__PROBLEM A__
In the pot roast thread, what does jwal10 add to the Dutch oven along with a cup of water?

*** SUPPLIED PASSAGE ***

Put in sheet cake type pan. Sprinkle with beef soup base, dried onion, garlic, black pepper--sometimes an envelope of brown gravy mix or homemade mix. Add a couple cups water. Cover tightly with aluminum foil. Bake all afternoon is low oven--around 300. When meat is tender, add vegetables of choice. I like onions, carrots, & potatoes. Thicken juice for gravy--if you've added gravy mis it may already be thick enough. 

Also do a crock pot version of same type of thing but we like the oven cooked best.

You can make great "hash" from the leftovers. Chop meat, carrots & potatoes fairly fine & season with quite a bit of sage & black pepper & add as much gravy as you like. Learned this from my MIL and everyone likes it.


----------



## jwal10 (Jun 5, 2010)

Sear it in dutch oven on top of stove, add a cup of water and 2 apples sliced. turn once half way through, cook until fall apart tender, thicken gravy with flour, slice roast, put on sourdough toast, salt and pepper to taste, add gravy on top. Hot, open face, roast beef sandwiches....James


----------



## marinemomtatt (Oct 8, 2006)

My dad would sometimes skip church and when we'd come home he had dinner in the oven...His roast was the best.
He'd season and brown it then make up a cooking sauce that had spices, worchestershire sauce, tomato sauce, and vinegar, he'd then pour that over onions, carrots, potatoes and the roast.
He found the recipe in a Playboy cookbook...hmmm, I wonder if I have that book or did my sister take it?
I'm gonna go look for it...


----------

***

__PROBLEM B__
Extract every line of the records below word for word, leaving the pictures out.

*** RECORDED INFORMATION ***

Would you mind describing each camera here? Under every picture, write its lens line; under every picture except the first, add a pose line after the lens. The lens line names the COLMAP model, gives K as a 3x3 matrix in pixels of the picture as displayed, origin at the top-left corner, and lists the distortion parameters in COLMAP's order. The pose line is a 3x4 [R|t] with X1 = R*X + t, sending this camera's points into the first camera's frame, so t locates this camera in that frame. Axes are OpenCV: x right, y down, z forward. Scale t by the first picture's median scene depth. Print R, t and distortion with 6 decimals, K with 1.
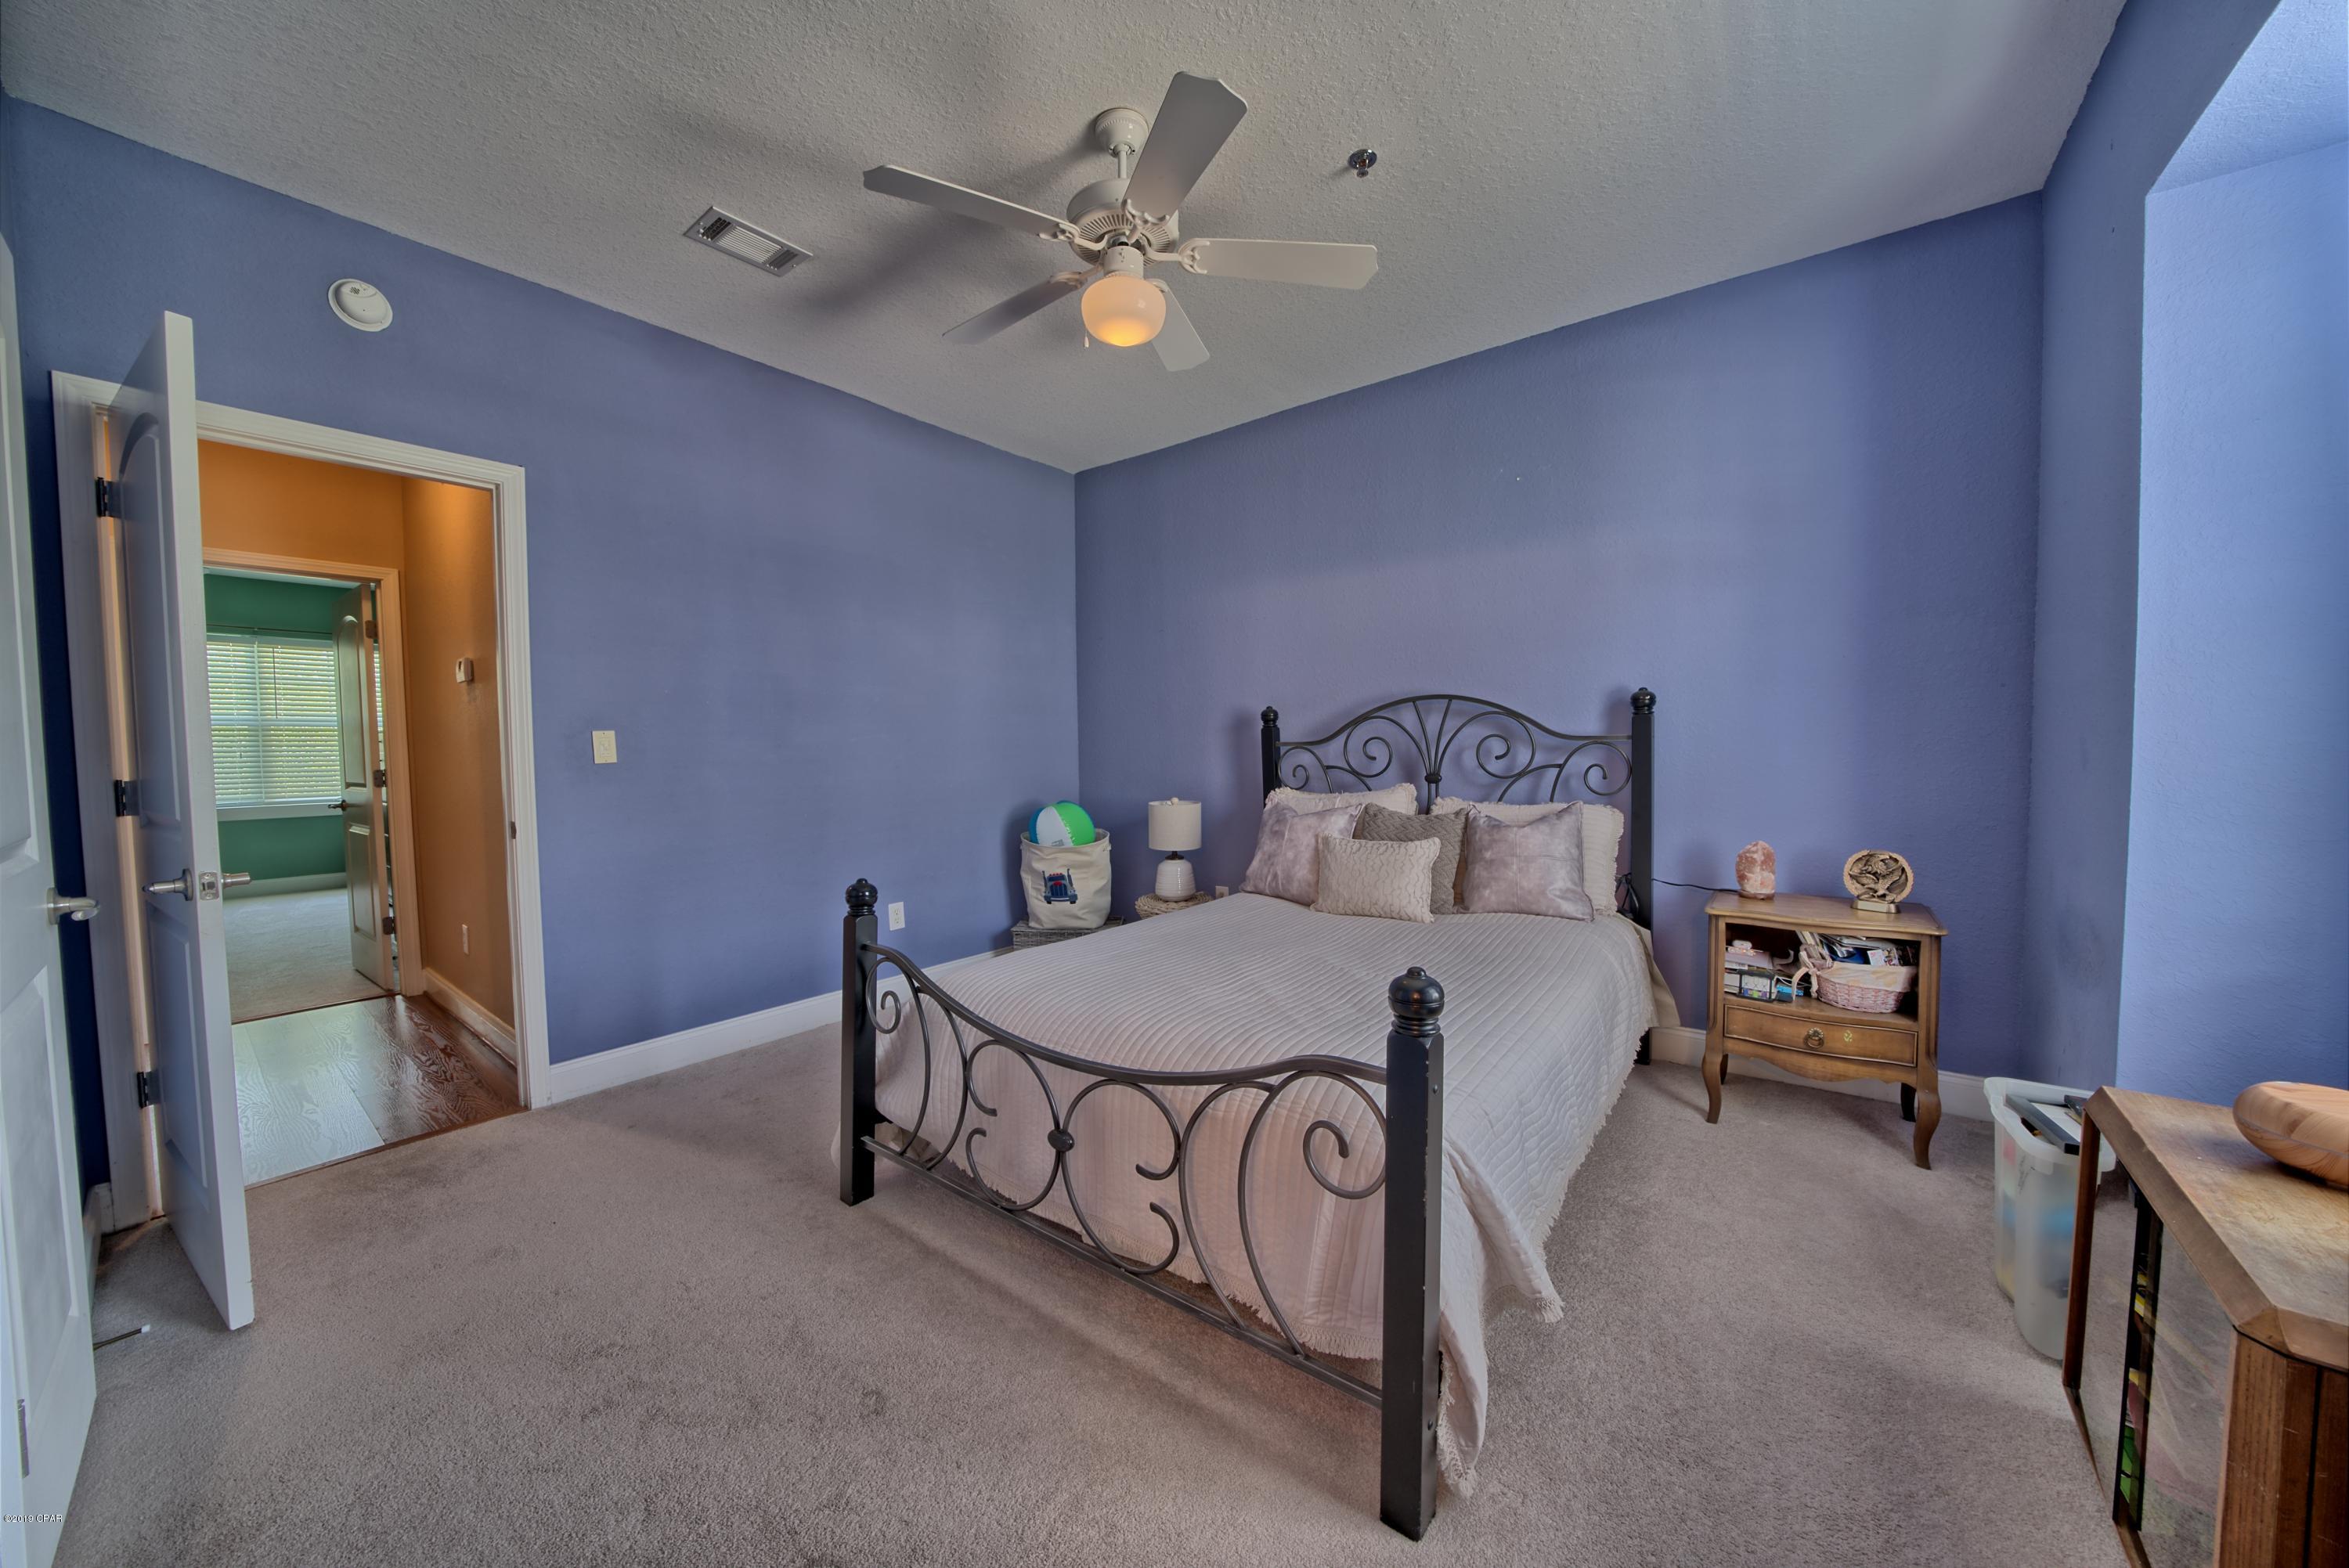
lens RADIAL K [[812.7, 0, 1170.4], [0, 812.7, 782.4], [0, 0, 1]] dist [-0.021138, 0.000600]
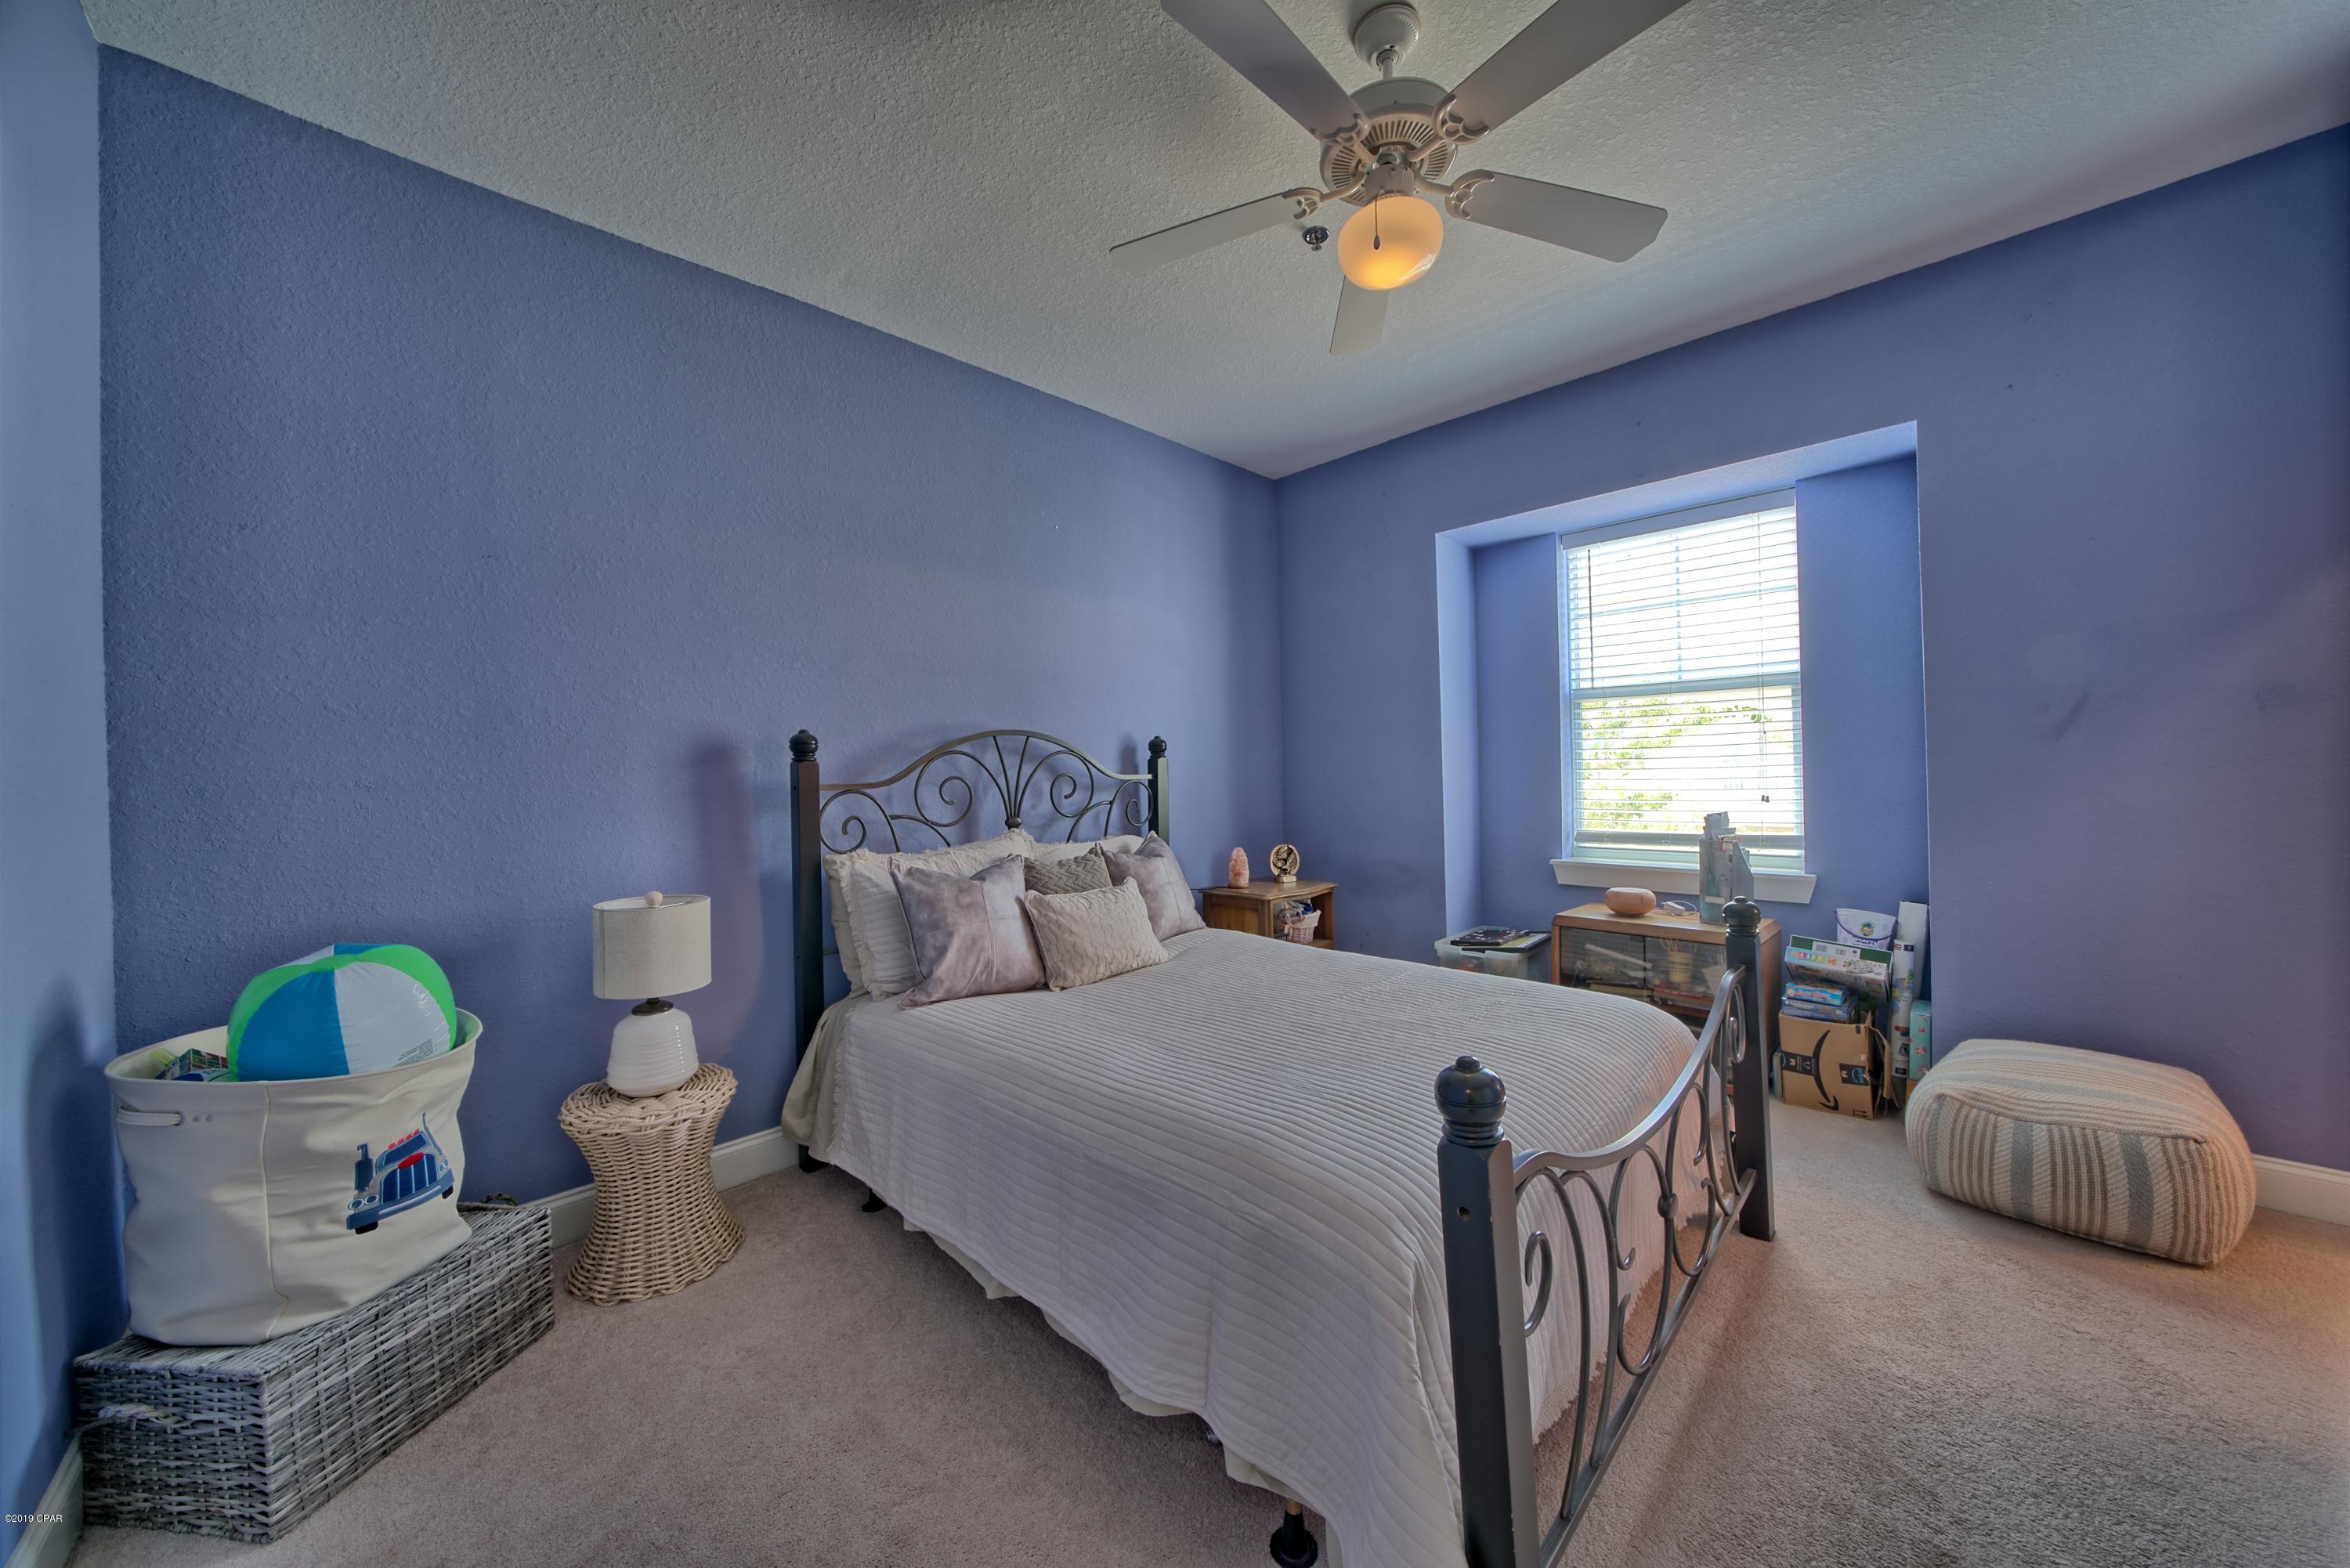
lens RADIAL K [[849.4, 0, 1178.2], [0, 849.4, 765.0], [0, 0, 1]] dist [0.000188, 0.000098]
pose [[0.123679, 0.015260, 0.992205, -0.595863], [0.063692, 0.997698, -0.023283, -0.034905], [-0.990276, 0.066075, 0.122422, 0.703929]]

***

__EXERCISE RESULT A__
Two sliced apples.

__EXERCISE RESULT B__
Would you mind describing each camera here? Under every picture, write its lens line; under every picture except the first, add a pose line after the lens. The lens line names the COLMAP model, gives K as a 3x3 matrix in pixels of the picture as displayed, origin at the top-left corner, and lists the distortion parameters in COLMAP's order. The pose line is a 3x4 [R|t] with X1 = R*X + t, sending this camera's points into the first camera's frame, so t locates this camera in that frame. Axes are OpenCV: x right, y down, z forward. Scale t by the first picture's median scene depth. Print R, t and distortion with 6 decimals, K with 1.
lens RADIAL K [[812.7, 0, 1170.4], [0, 812.7, 782.4], [0, 0, 1]] dist [-0.021138, 0.000600]
lens RADIAL K [[849.4, 0, 1178.2], [0, 849.4, 765.0], [0, 0, 1]] dist [0.000188, 0.000098]
pose [[0.123679, 0.015260, 0.992205, -0.595863], [0.063692, 0.997698, -0.023283, -0.034905], [-0.990276, 0.066075, 0.122422, 0.703929]]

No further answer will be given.